**What the exercise asks:** Transcribe every line of text in the records below word for word, keeping the original order. Leave the pictures out of your answer.

Records from a dataset
Content starts

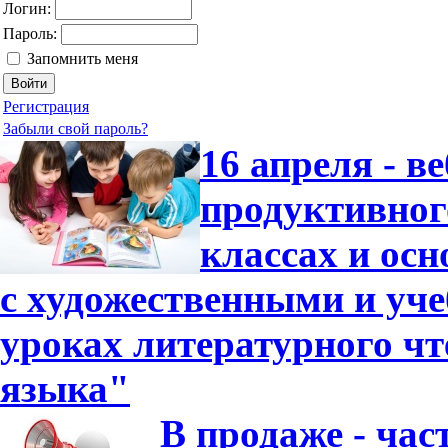
Логин:
Пароль:
Запомнить меня
Регистрация
Забыли свой пароль?
16 апреля - в
продуктивног
классах и ос
с художественными и уч
уроках литературного чт
языка"
В продаже - час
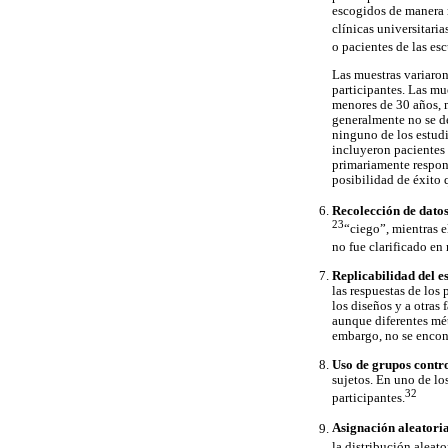
escogidos de manera n
clínicas universitari
o pacientes de las e
Las muestras variaro
participantes. Las mu
menores de 30 años, m
generalmente no se de
ninguno de los estudi
incluyeron pacientes 
primariamente respons
posibilidad de éxito 
Recolección de dato
23
“ciego”, mientras e
no fue clarificado en
Replicabilidad del es
las respuestas de los
los diseños y a otras
aunque diferentes mét
embargo, no se encont
Uso de grupos contr
sujetos. En uno de los
32
participantes.
Asignación aleatoria
la distribución aleat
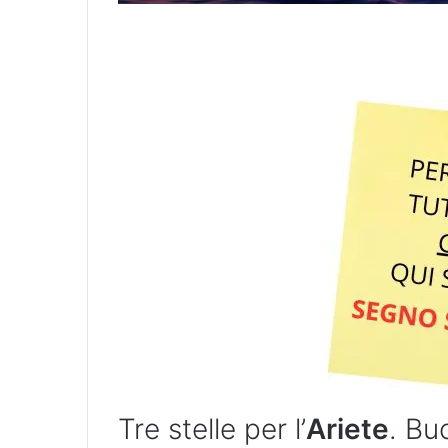
Tre stelle per l’
Ariete
. Bu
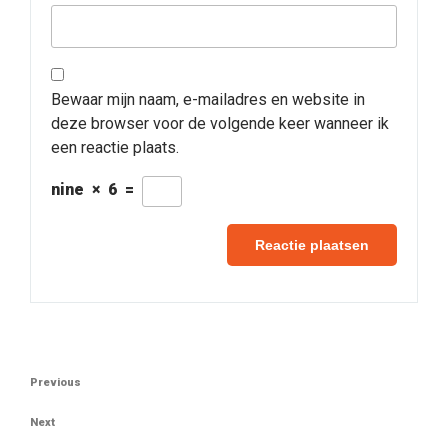
Bewaar mijn naam, e-mailadres en website in
deze browser voor de volgende keer wanneer ik
een reactie plaats.
nine
×
6
=
Berichtnavigatie
Previous
Previous
Post
Next
Next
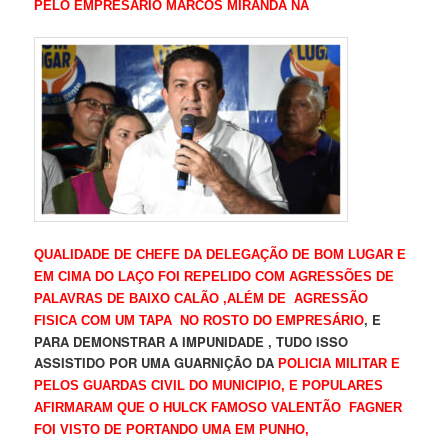
PELO EMPRESÁRIO MARCOS MIRANDA NA
QUALIDADE DE CHEFE DA DELEGAÇÃO DE BOM LUGAR E
EM CIMA DO LAÇO FOI REPELIDO COM AGRESSÕES DE
PALAVRAS DE BAIXO CALÃO ,ALÉM DE AGRESSÃO
, E
FISICA COM UM TAPA NO ROSTO DO EMPRESÁRIO
PARA DEMONSTRAR A IMPUNIDADE , TUDO ISSO
ASSISTIDO POR UMA GUARNIÇÃO DA
POLICIA MILITAR E
PELOS GUARDAS CIVIL DO MUNICIPIO, E POPULARES
AFIRMARAM QUE O HULCK FAMOSO VALENTÃO FAGNER
FOI VISTO DE PORTANDO UMA EM PUNHO,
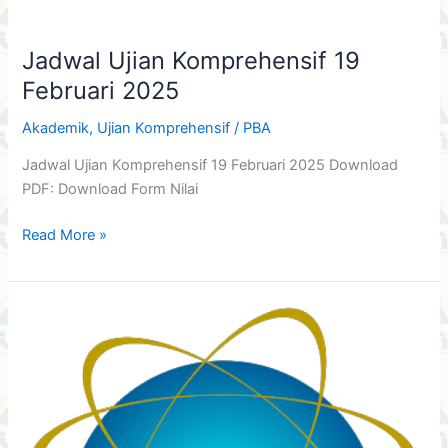
Jadwal Ujian Komprehensif 19
Februari 2025
Akademik
,
Ujian Komprehensif
/
PBA
Jadwal Ujian Komprehensif 19 Februari 2025 Download
PDF: Download Form Nilai
Read More »
Berita
Acara
Ujian
Komprehensif
22-
23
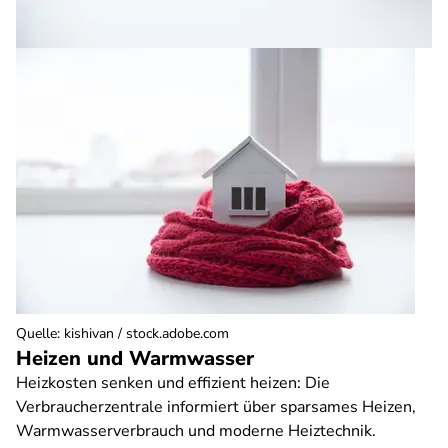
Quelle
:
kishivan / stock.adobe.com
Heizen und Warmwasser
Heizkosten senken und effizient heizen: Die
Verbraucherzentrale informiert über sparsames Heizen,
Warmwasserverbrauch und moderne Heiztechnik.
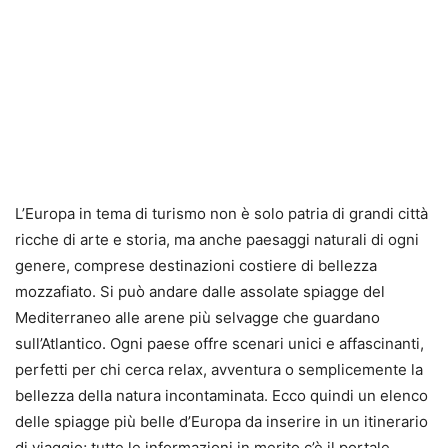
L’Europa in tema di turismo non è solo patria di grandi città
ricche di arte e storia, ma anche paesaggi naturali di ogni
genere, comprese destinazioni costiere di bellezza
mozzafiato. Si può andare dalle assolate spiagge del
Mediterraneo alle arene più selvagge che guardano
sull’Atlantico. Ogni paese offre scenari unici e affascinanti,
perfetti per chi cerca relax, avventura o semplicemente la
bellezza della natura incontaminata. Ecco quindi un elenco
delle spiagge più belle d’Europa da inserire in un itinerario
di viaggio; tutte le informazioni in merito c’è il portale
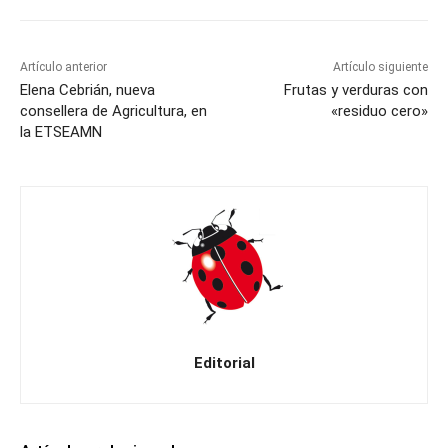
Artículo anterior
Artículo siguiente
Elena Cebrián, nueva
Frutas y verduras con
consellera de Agricultura, en
«residuo cero»
la ETSEAMN
Editorial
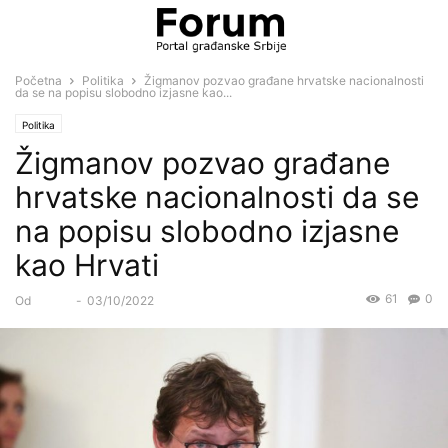
Početna
Politika
Žigmanov pozvao građane hrvatske nacionalnosti
da se na popisu slobodno izjasne kao...
Politika
Žigmanov pozvao građane
hrvatske nacionalnosti da se
na popisu slobodno izjasne
kao Hrvati
61
0
Od
Forum
-
03/10/2022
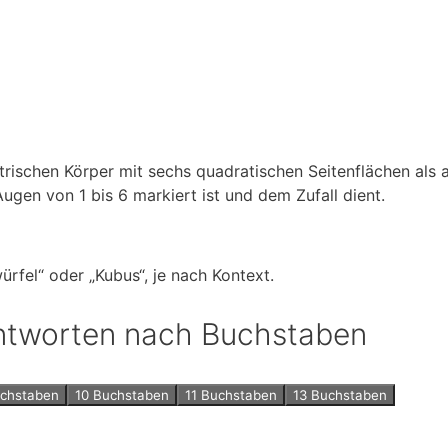
ischen Körper mit sechs quadratischen Seitenflächen als a
Augen von 1 bis 6 markiert ist und dem Zufall dient.
ürfel“ oder „Kubus“, je nach Kontext.
 Antworten nach Buchstaben
uchstaben
10 Buchstaben
11 Buchstaben
13 Buchstaben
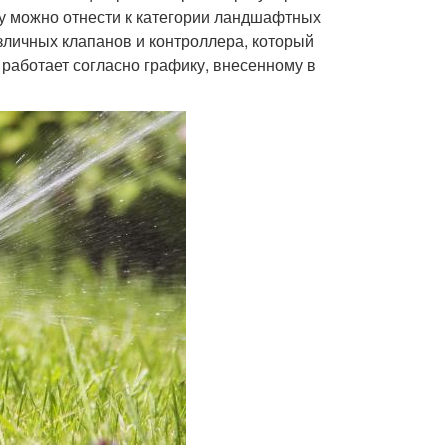
у можно отнести к категории ландшафтных
азличных клапанов и контроллера, который
работает согласно графику, внесенному в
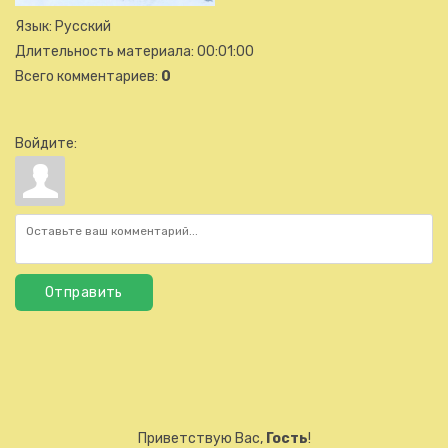
Язык
: Русский
Длительность материала
: 00:01:00
Всего комментариев
:
0
Войдите:
Отправить
Приветствую Вас
,
Гость
!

Content ends

**Answer:**
Логин:
Пароль:
Запомнить меня
Регистрация
Забыли свой пароль?
16 апреля - в
продуктивног
классах и ос
с художественными и уч
уроках литературного чт
языка"
В продаже - час
escogidos de manera n
clínicas universitari
o pacientes de las e
Las muestras variaro
participantes. Las mu
menores de 30 años, m
generalmente no se de
ninguno de los estudi
incluyeron pacientes 
primariamente respons
posibilidad de éxito 
Recolección de dato
23
“ciego”, mientras e
no fue clarificado en
Replicabilidad del es
las respuestas de los
los diseños y a otras
aunque diferentes mét
embargo, no se encont
Uso de grupos contr
sujetos. En uno de los
32
participantes.
Asignación aleatoria
la distribución aleat
Tre stelle per l’
Ariete
. Bu
Bewaar mijn naam, e-mailadres en website in
deze browser voor de volgende keer wanneer ik
een reactie plaats.
nine
×
6
=
Berichtnavigatie
Previous
Previous
Post
Next
Next
PELO EMPRESÁRIO MARCOS MIRANDA NA
QUALIDADE DE CHEFE DA DELEGAÇÃO DE BOM LUGAR E
EM CIMA DO LAÇO FOI REPELIDO COM AGRESSÕES DE
PALAVRAS DE BAIXO CALÃO ,ALÉM DE AGRESSÃO
, E
FISICA COM UM TAPA NO ROSTO DO EMPRESÁRIO
PARA DEMONSTRAR A IMPUNIDADE , TUDO ISSO
ASSISTIDO POR UMA GUARNIÇÃO DA
POLICIA MILITAR E
PELOS GUARDAS CIVIL DO MUNICIPIO, E POPULARES
AFIRMARAM QUE O HULCK FAMOSO VALENTÃO FAGNER
FOI VISTO DE PORTANDO UMA EM PUNHO,
Jadwal Ujian Komprehensif 19
Februari 2025
Akademik
,
Ujian Komprehensif
/
PBA
Jadwal Ujian Komprehensif 19 Februari 2025 Download
PDF: Download Form Nilai
Read More »
Berita
Acara
Ujian
Komprehensif
22-
23
Quelle
:
kishivan / stock.adobe.com
Heizen und Warmwasser
Heizkosten senken und effizient heizen: Die
Verbraucherzentrale informiert über sparsames Heizen,
Warmwasserverbrauch und moderne Heiztechnik.
L’Europa in tema di turismo non è solo patria di grandi città
ricche di arte e storia, ma anche paesaggi naturali di ogni
genere, comprese destinazioni costiere di bellezza
mozzafiato. Si può andare dalle assolate spiagge del
Mediterraneo alle arene più selvagge che guardano
sull’Atlantico. Ogni paese offre scenari unici e affascinanti,
perfetti per chi cerca relax, avventura o semplicemente la
bellezza della natura incontaminata. Ecco quindi un elenco
delle spiagge più belle d’Europa da inserire in un itinerario
di viaggio; tutte le informazioni in merito c’è il portale
Artículo anterior
Artículo siguiente
Elena Cebrián, nueva
Frutas y verduras con
consellera de Agricultura, en
«residuo cero»
la ETSEAMN
Editorial
Početna
Politika
Žigmanov pozvao građane hrvatske nacionalnosti
da se na popisu slobodno izjasne kao...
Politika
Žigmanov pozvao građane
hrvatske nacionalnosti da se
na popisu slobodno izjasne
kao Hrvati
61
0
Od
Forum
-
03/10/2022
ischen Körper mit sechs quadratischen Seitenflächen als a
Augen von 1 bis 6 markiert ist und dem Zufall dient.
ürfel“ oder „Kubus“, je nach Kontext.
 Antworten nach Buchstaben
uchstaben
10 Buchstaben
11 Buchstaben
13 Buchstaben
у можно отнести к категории ландшафтных
азличных клапанов и контроллера, который
работает согласно графику, внесенному в
Язык
: Русский
Длительность материала
: 00:01:00
Всего комментариев
:
0
Войдите:
Отправить
Приветствую Вас
,
Гость
!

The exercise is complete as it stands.